Summary
This laboratory study evaluated Aspergillus oryzae fungal pellets as a bioremediation tool for removing the herbicide 2,4-D from rural wastewater intended for agricultural reuse. Three of four tested strains (RCA2, RCA4, RCA10) achieved over 80% herbicide removal within 7 days across all concentration levels tested, whilst increasing in fungal biomass and altering wastewater chemistry favourably. The findings suggest these strains are viable candidates for developing sustainable, fungi-based wastewater treatment strategies to reduce herbicide contamination before water recycling in agricultural settings.
UK applicability
The findings may be relevant to UK agricultural practice, where 2,4-D is a commonly used herbicide and wastewater reuse is increasingly considered under water scarcity and environmental pressures.
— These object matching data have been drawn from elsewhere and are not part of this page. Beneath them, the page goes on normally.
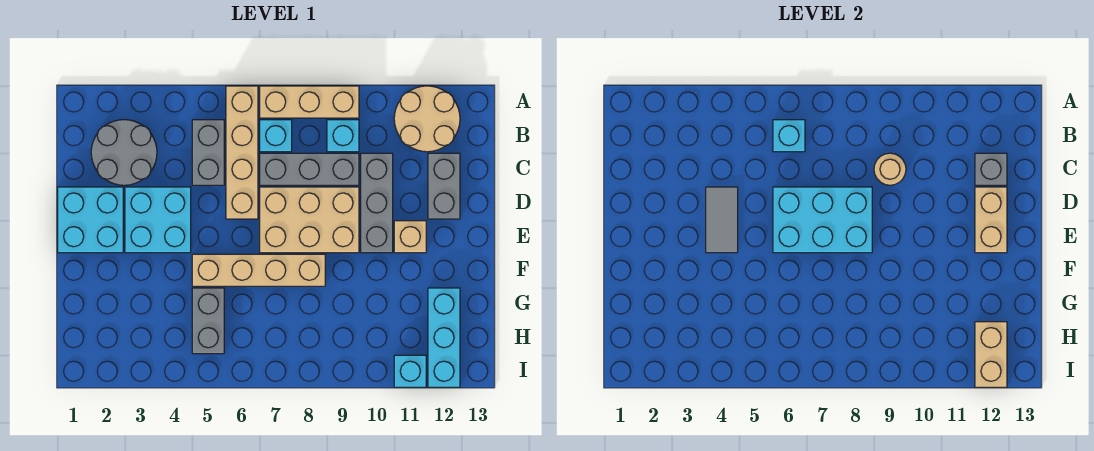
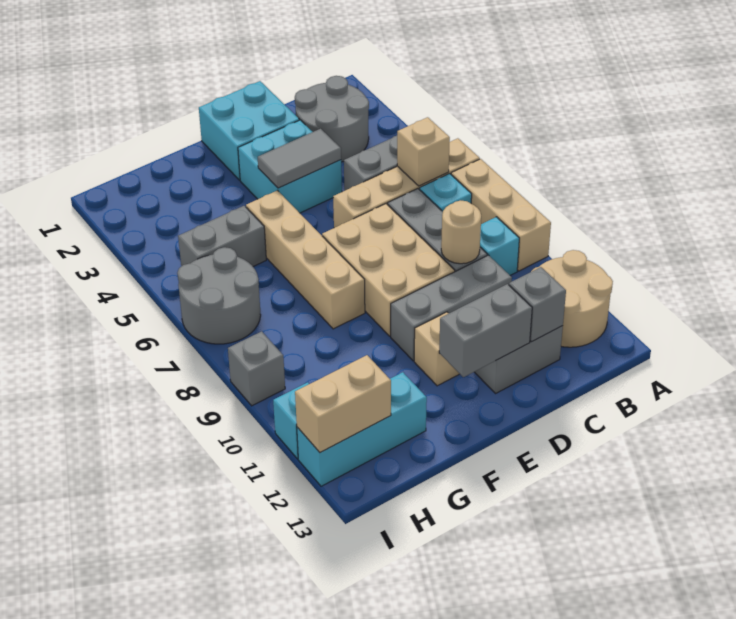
cyan 1x1 brick [773,120,805,152] -> tan 1x1 brick [397,117,450,186]
cyan 2x3 brick [773,187,872,253] -> none
tan 1x2 brick [975,187,1007,253] -> grey 1x2 brick [439,284,532,377]
none -> grey 2x2 round brick [177,247,261,344]
none -> grey 1x1 brick [228,331,285,406]

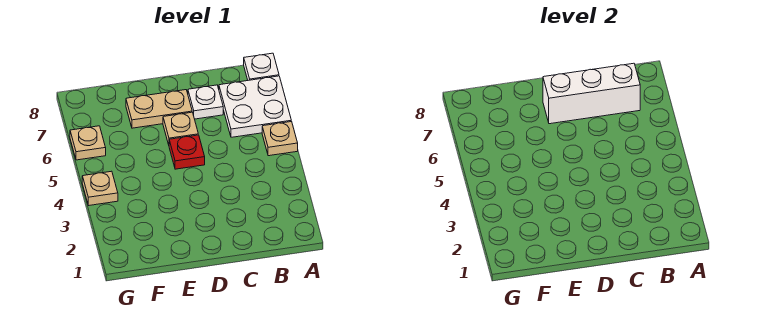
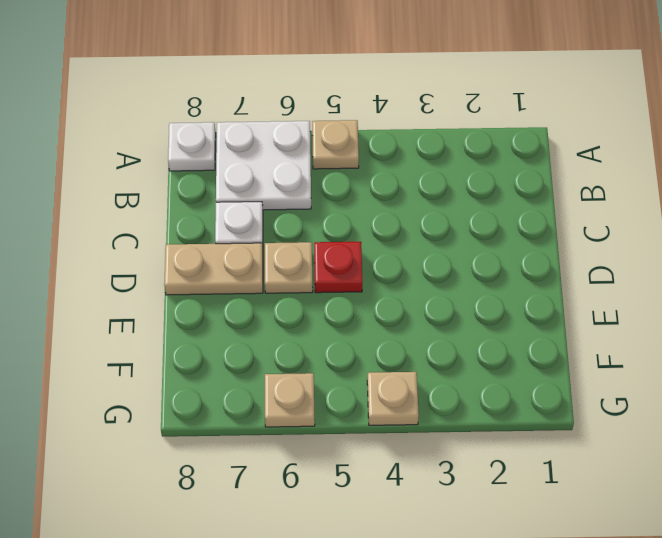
white 1x3 brick [543,63,640,124] -> none
tan 1x2 plate [126,90,192,128] -> tan 1x2 plate turned to [164,243,263,295]

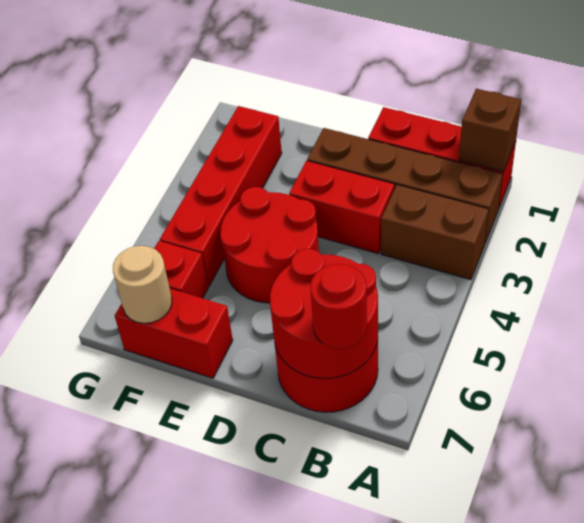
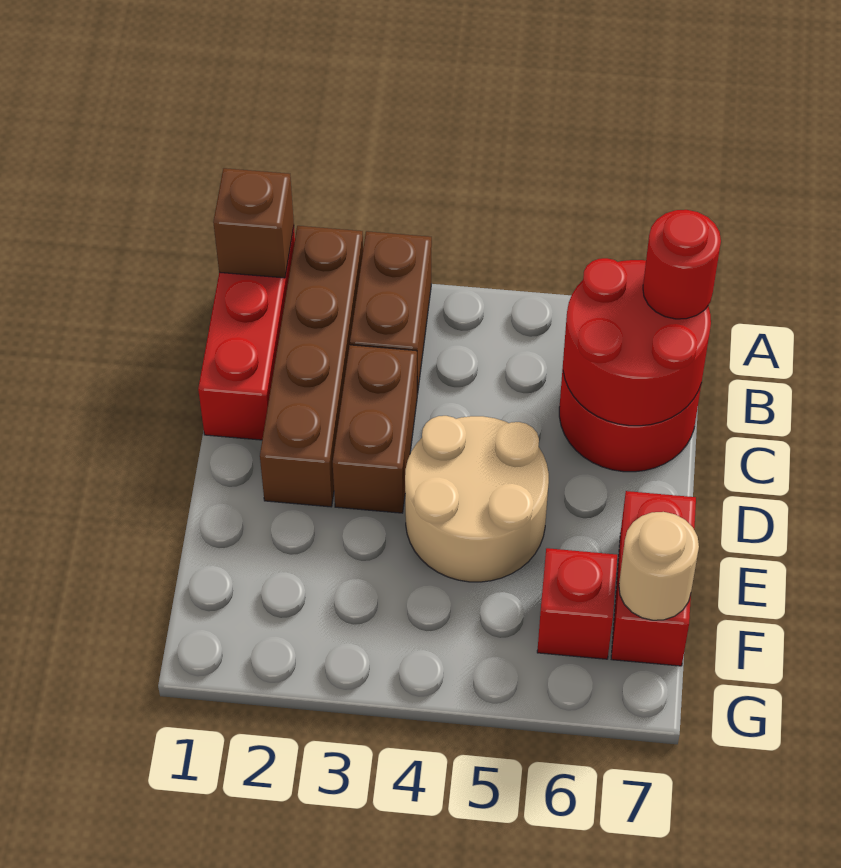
red 1x2 brick [289,161,395,254] -> brown 1x2 brick [333,345,417,513]
red 2x2 round brick [220,187,319,303] -> tan 2x2 round brick [405,416,549,582]
red 1x4 brick [160,106,282,287] -> none

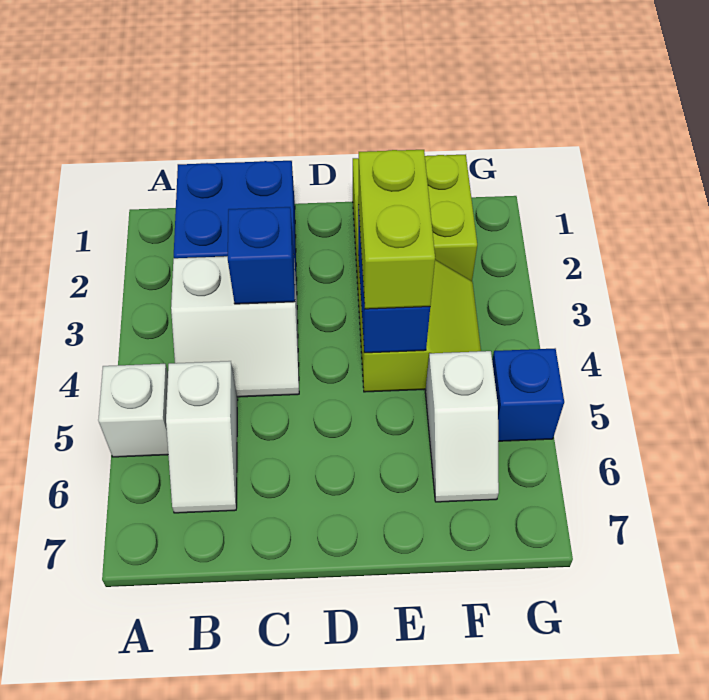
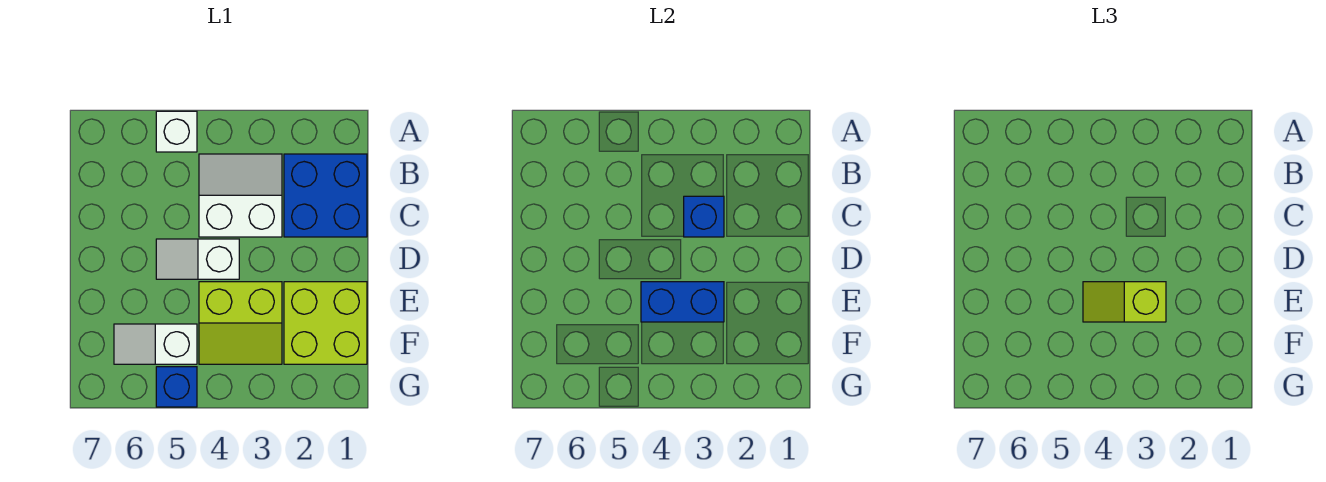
white 2x2 slope [171,256,299,397] -> white 2x2 slope turned to [199,154,282,237]
white 1x2 slope [166,361,238,513] -> white 1x2 slope moved to [156,239,239,279]
lime 1x2 brick [358,150,435,309] -> lime 1x2 slope [1083,282,1166,322]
However, field validation under UK climate and wastewater chemistry conditions would be necessary before implementation, and regulatory pathways for biological wastewater treatment in agriculture would require evaluation.
Key measures
2,4-D removal percentage (HPLC-UV detection); 2,4-dichlorophenol (2,4-DCP) intermediate detection (mass spectrometry); pH change; sodium and nitrate levels; fungal wet biomass increase; macro- and micronutrient content in wastewater
Outcomes reported
The study assessed the ability of Aspergillus oryzae pellet strains (RCA2, RCA4, RCA5, RCA10) to remove 2,4-D herbicide from natural and sterile rural wastewater at three concentration levels (1, 2.5, 5 mmol L−1) over a 7-day incubation period. Herbicide removal efficiency, degradation intermediates, physicochemical changes, and fungal biomass accumulation were measured via HPLC-UV and mass spectrometry.